Nachdem sie sich wieder gesetzt hatten, sagte er: „Bao … meine Dame, ich weiß, dass ich dir in der Vergangenheit Unrecht getan habe, aber bitte gib mir die Chance, es wieder gut zu machen.“
Mu Bao Bao sah sehr unwillig aus, aber mit der Ermutigung von Lin Fan, der ihr über den Kopf tätschelte, sagte sie: „Sag einfach, was du zu sagen hast. Du musst wissen, dass ich das nicht tue, weil ich es will, sondern weil ich es tun muss, um die Menschen zu schützen, die mir wirklich wichtig sind.“
In Kaiser Mus Augen zeigte sich Schmerz, aber er verstand auch, dass es so war, wie sie sagte. Das Einzige, was er tun konnte, war, zu versuchen, es ihr langsam wieder gut zu machen.
Jetzt, wo sie ruhig war, sagte er: „Alles ist vorbereitet, damit du den Thron besteigen kannst, aber vorher musst du noch ein paar Dinge erledigen.“
Daraufhin legte Kaiser Mu die Miene eines trauernden Vaters ab und zeigte sich als mächtiger Herrscher dieser Nation.
Auch wenn sie ihn nicht mochten, mussten sie die Ausstrahlung respektieren, die er hatte.

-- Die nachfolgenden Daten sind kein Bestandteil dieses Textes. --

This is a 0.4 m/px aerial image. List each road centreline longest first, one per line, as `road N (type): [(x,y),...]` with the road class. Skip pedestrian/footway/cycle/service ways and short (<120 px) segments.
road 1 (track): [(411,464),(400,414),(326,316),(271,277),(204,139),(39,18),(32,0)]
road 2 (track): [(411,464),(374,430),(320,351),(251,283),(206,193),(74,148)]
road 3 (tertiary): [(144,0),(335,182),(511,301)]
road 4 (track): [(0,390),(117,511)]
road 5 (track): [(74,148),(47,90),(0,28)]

Kaiser Mu sagte mit tiefer Stimme: „Ihr habt sicher schon gehört, dass es andere gibt, die in der Thronfolge bevorzugt werden. Sie werden von den Sekten und Familien unterstützt, von denen ich bereits gesprochen habe.“
Als sie das hörten, runzelten sie unwillkürlich die Stirn.
Schließlich hatten sie die ganze Zeit mit diesen verschiedenen Prinzen zu tun gehabt und waren von ihnen hin und her geschubst worden.

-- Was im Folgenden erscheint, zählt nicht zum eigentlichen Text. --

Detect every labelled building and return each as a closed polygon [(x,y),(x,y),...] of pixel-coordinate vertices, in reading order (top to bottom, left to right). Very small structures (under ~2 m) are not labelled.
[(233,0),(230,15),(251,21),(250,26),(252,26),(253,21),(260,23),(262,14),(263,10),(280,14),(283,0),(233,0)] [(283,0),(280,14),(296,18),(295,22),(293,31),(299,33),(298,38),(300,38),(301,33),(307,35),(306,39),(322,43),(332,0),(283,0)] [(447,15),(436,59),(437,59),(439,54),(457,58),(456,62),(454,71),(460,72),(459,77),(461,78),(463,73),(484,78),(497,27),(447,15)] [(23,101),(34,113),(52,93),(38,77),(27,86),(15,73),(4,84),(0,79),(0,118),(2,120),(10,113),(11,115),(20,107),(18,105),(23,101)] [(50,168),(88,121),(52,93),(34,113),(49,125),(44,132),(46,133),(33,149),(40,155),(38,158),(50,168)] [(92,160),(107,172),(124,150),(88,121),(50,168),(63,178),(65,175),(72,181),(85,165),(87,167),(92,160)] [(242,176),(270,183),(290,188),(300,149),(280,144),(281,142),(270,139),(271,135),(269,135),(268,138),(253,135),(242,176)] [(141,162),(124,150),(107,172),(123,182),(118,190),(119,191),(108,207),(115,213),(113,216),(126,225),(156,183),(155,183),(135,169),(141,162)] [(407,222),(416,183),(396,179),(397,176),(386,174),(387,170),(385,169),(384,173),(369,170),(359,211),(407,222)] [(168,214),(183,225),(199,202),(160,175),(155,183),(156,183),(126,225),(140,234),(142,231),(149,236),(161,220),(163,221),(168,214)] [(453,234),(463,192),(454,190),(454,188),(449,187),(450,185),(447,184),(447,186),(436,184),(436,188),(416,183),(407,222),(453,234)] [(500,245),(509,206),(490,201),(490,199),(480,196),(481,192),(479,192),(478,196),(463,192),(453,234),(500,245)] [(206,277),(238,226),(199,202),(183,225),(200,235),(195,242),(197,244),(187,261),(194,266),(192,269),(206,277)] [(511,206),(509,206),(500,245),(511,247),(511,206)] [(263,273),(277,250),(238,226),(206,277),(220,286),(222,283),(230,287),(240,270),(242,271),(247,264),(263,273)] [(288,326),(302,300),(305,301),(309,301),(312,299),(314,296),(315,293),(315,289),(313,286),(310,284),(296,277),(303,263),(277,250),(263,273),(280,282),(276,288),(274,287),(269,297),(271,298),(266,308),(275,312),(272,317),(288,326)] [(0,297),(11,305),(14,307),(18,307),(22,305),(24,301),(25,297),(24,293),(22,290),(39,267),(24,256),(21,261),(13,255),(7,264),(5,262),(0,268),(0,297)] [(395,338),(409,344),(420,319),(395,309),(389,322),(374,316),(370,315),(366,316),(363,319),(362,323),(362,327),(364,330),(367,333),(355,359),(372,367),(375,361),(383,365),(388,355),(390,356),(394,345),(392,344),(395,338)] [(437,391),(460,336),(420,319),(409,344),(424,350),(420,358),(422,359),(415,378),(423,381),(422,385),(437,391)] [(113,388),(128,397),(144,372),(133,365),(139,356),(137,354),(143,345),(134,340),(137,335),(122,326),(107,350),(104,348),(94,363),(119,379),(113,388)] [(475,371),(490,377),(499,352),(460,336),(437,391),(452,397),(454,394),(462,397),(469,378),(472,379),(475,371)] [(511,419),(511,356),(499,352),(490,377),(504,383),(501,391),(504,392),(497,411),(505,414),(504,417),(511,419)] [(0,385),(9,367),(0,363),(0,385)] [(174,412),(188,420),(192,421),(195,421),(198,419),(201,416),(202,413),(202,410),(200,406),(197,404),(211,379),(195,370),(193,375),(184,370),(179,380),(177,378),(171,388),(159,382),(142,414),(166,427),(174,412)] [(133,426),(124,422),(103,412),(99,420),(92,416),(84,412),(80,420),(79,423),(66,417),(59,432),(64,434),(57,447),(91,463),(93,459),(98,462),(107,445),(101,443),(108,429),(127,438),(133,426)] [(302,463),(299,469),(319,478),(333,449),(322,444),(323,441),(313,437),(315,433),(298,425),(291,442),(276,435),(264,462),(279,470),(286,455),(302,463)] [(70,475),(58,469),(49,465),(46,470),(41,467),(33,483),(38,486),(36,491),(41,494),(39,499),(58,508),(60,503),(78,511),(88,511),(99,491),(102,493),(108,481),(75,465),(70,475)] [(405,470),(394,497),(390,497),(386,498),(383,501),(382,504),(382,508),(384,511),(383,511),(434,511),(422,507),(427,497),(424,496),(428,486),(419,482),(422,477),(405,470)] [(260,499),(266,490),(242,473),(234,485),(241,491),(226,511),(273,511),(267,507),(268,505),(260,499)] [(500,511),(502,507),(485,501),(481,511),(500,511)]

Man konnte also sagen, dass sie mit ihnen vertraut waren.
Als Kaiser Mu das sah, fuhr er fort: „Ich habe bereits genügend Kräfte und Unterstützung aufgebaut, damit diese junge Dame den Thron übernehmen kann, aber vorher müssen wir einige der Sekten ausschalten, die die anderen Prinzen unterstützen.“ Nach einer Pause fügte er hinzu: „Das schließt auch die Sekten ein, die den achten und zwölften Prinzen unterstützen.“
Als sie das hörten, verlor Mu Bao Bao fast wieder die Beherrschung.
Denn sie wusste genau, welche Sekten Kaiser Mu meinte.

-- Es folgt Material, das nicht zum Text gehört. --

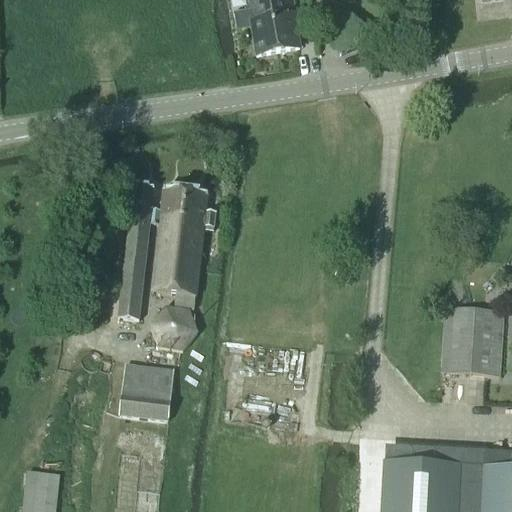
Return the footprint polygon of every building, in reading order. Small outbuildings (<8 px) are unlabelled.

Es waren die Sekten, die gemeinsam die Liebessekte vernichtet hatten!
Doch Lin Fan packte sie im letzten Moment und drückte sie zurück auf seinen Schoß.
Sie sah aus, als würde sie sich die Zähne zusammenbeißen, aber er beruhigte sie, indem er ihr über den Kopf strich.
Dann wandte er sich wieder an Kaiser Mu und sagte: „Wie schlagen Sie vor, dass wir sie vernichten? Sie sollten wissen, wie viel Macht wir haben.“
Kaiser Mu nickte einfach und sagte: „Ich werde Leute schicken, um Ihnen zu helfen. Sie werden den Anweisungen dieser Dame folgen, da sie darauf trainiert wurden, sie zu unterstützen.“
Lin Fan kniff die Augen zusammen, um Kaiser Mu anzusehen, bevor er sagte: „Du meinst, du schickst Leute zur Liebessekte?“
Kaiser Mu nickte einfach als Antwort.
Mu Bao Bao sah sehr unwillig aus, als sie das hörte, aber Lin Fan sagte trotzdem: „Okay, da du so aufrichtig bist, werden wir sie akzeptieren.“
Kaiser Mu war überrascht, das zu hören, aber Mu Bao Bao sagte dann: „Er ist jetzt der Sektenmeister, also kann er diese Entscheidung treffen.“
Kaiser Mu war noch überraschter, als er das hörte.
Er hatte angenommen, dass Mu Bao Bao der Sektenmeister war, aber jetzt schien es ganz anders zu sein.
Das hatte er nicht geplant, aber da er es bereits gesagt hatte, konnte er jetzt nicht mehr zurück.